The attorney who had been representing the family of a man shot and killed by a Moss Point police officer last week says he's dropping plans to file a lawsuit against the city. He says he's not being allowed to see video from the officer's body camera. And without that evidence, Carlos Moore--who is related to the victims mother- says he can't do his job - so he's withdrawing from the case. A grand jury will decide if the shooting was justified.
There will be a debate between the Republican gubernatorial candidates Wednesday, Aug 21:
The 30 minute debate will get underway at 7pm.
The U.S. Small Businesses Administration has announced that Mississippi businesses who have suffered losses due to recent water advisories, could be eligible for government loan assistance. A spokesperson for the SBA says Governor Phil Bryant could issue an Economic Injury Declaration due to the "Algal Blooms" if at least five businesses from each of the affected South Mississippi counties show that they lost money because of the water closures. The harmful Algal Bloom has plagued the Mississippi Gulf Coast since June.
The Mississippi Lottery Corporation held a meeting Tuesday to get an update on its plans to launch by December 1st. It was revealed that, so far, the state has received application commitments from at least 386 stores that are planning to sell lottery tickets. The group's vice chairman, Gerald Gilbert, said the target is to have at least 500 businesses ready to go by start date. The lottery is predicted to generate about 125-million dollars for the state during its first year.

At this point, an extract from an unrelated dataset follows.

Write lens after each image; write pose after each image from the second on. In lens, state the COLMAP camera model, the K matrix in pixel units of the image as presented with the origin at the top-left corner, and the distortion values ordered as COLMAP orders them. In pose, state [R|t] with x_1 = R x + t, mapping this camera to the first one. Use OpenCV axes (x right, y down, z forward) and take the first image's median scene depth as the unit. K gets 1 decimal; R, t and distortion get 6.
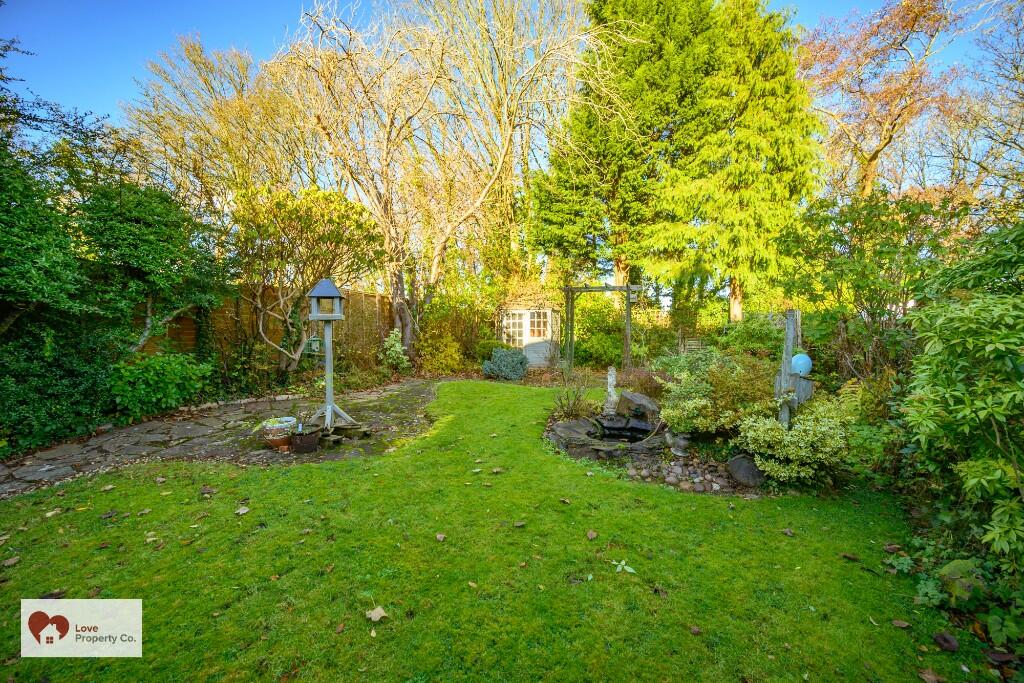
lens RADIAL K [[409.3, 0, 515.1], [0, 409.3, 346.8], [0, 0, 1]] dist [-0.000606, -0.000081]
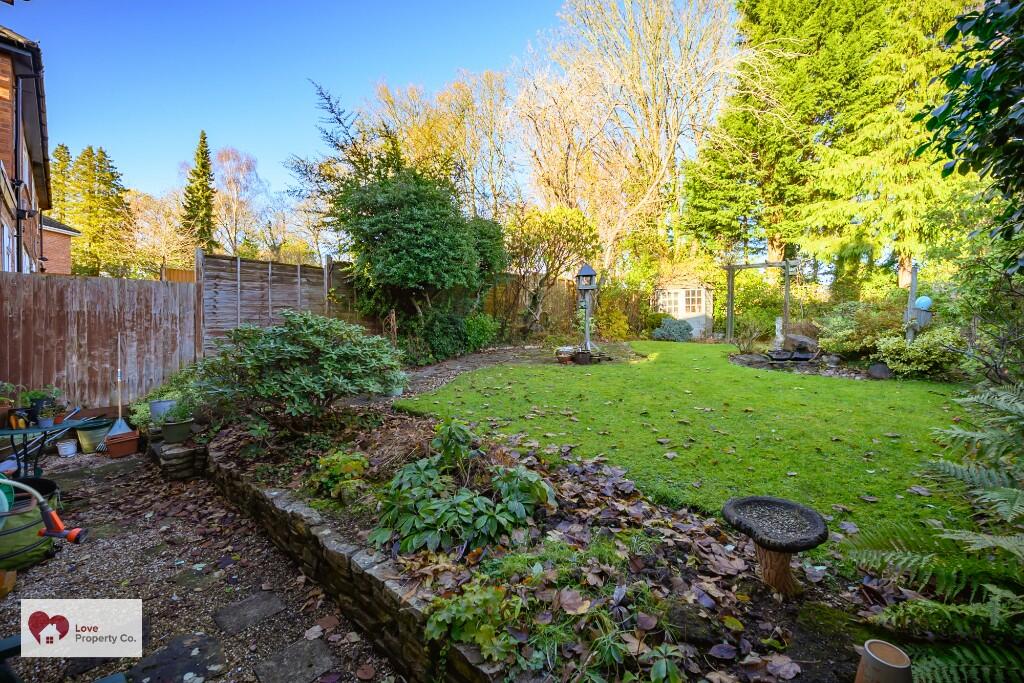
lens RADIAL K [[441.7, 0, 509.8], [0, 441.7, 342.5], [0, 0, 1]] dist [0.001594, -0.000338]
pose [[0.963673, -0.002056, -0.267077, -0.111996], [0.002854, 0.999993, 0.002602, 0.057304], [0.267070, -0.003270, 0.963672, -0.319555]]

It might be one for the record books. The entire state of Mississippi yesterday spent about ten hours under an excessive heat warning. It's the highest level alert that's issued for hot weather and in those rare instances where it's used, it usually applies only to a portion of the state. But, the statewide warning was certainly warranted as the heat index climbed as high as 124 in Clarksdale, 118 in Columbus and 116 in Vicksburg. Even on the coast, it felt like 111. Today, it'll still be hot, especially south of I-20 where a heat advisory will be in effect for most of the counties. But, a weak cold front is helping to touch off some rain this morning and the front will help to lower the humidity beginning tomorrow.
The Acting Secretary of the U.S. Department of Homeland Security was in Mississippi Tuesday for a meeting to discuss the safety of Faith Based Communities. The event was hosted by Mississippi Congressman Bennie Thompson in Jackson. Acting Secretary Kevin McAleenan expressed concerns over recent attacks by white supremacists against houses of worship. McAleenan cited recent church fires in Louisiana and a fatal shooting at a Jewish synagogue in Pittsburg as examples. Of the attack in El Paso, McAleenan said such violent acts of terrorism must be resisted by Americans of all races, ethnicities and faiths.
An Oxford teenager has been found safe after being reported missing a day before the third anniversary of her parents' deaths in a plane crash. The Mississippi Bureau of Investigation had issued an Endangered/Missing Child Alert for 16-year-old Sarah Perry after she was dropped off at school, then disappeared. Her parents and two other couples were killed in a plane crash in Alabama on August 14th, 2016. Last month, attorneys for the Perry estate filed a 24-million dollar lawsuit claiming that the crash might have been avoided if air traffic controllers had given the pilot correct information about the nearest airport. Federal investigators blamed the accident on pilot error.
An Olive Branch woman is in a Memphis burn center after police say her boyfriend set her on fire yesterday. She's listed in critical condition. Jeremy Manning was arrested after he kidnapped the woman's three-year-old niece and drove to Memphis where he pulled up to a police officer and threatened to harm the girl if he wasn't allowed to make a phone call. Police say Manning released the girl in Memphis then drove back to Olive Branch with officers in pursuit, crashed into a couple of Memphis police cars slightly injuring those officers, and put up a fight before finally being arrested.
A Mississippi woman has filed a lawsuit against the state challenging a requirement that says people who run eyebrow threading businesses must obtain a license.
The suit, filed by Dipa Bhattarai, cites a Texas Supreme Court ruling that struck down a similar law in 2015. It argues that the Mississippi requirement, that allowed the Board of Cosmetology to shut her down, violates due process and equal protection rights of unlicensed eyebrow threaders. The Mississippi law requires a person to complete 600 hours of instruction over a minimum of 15 weeks and pass two exams.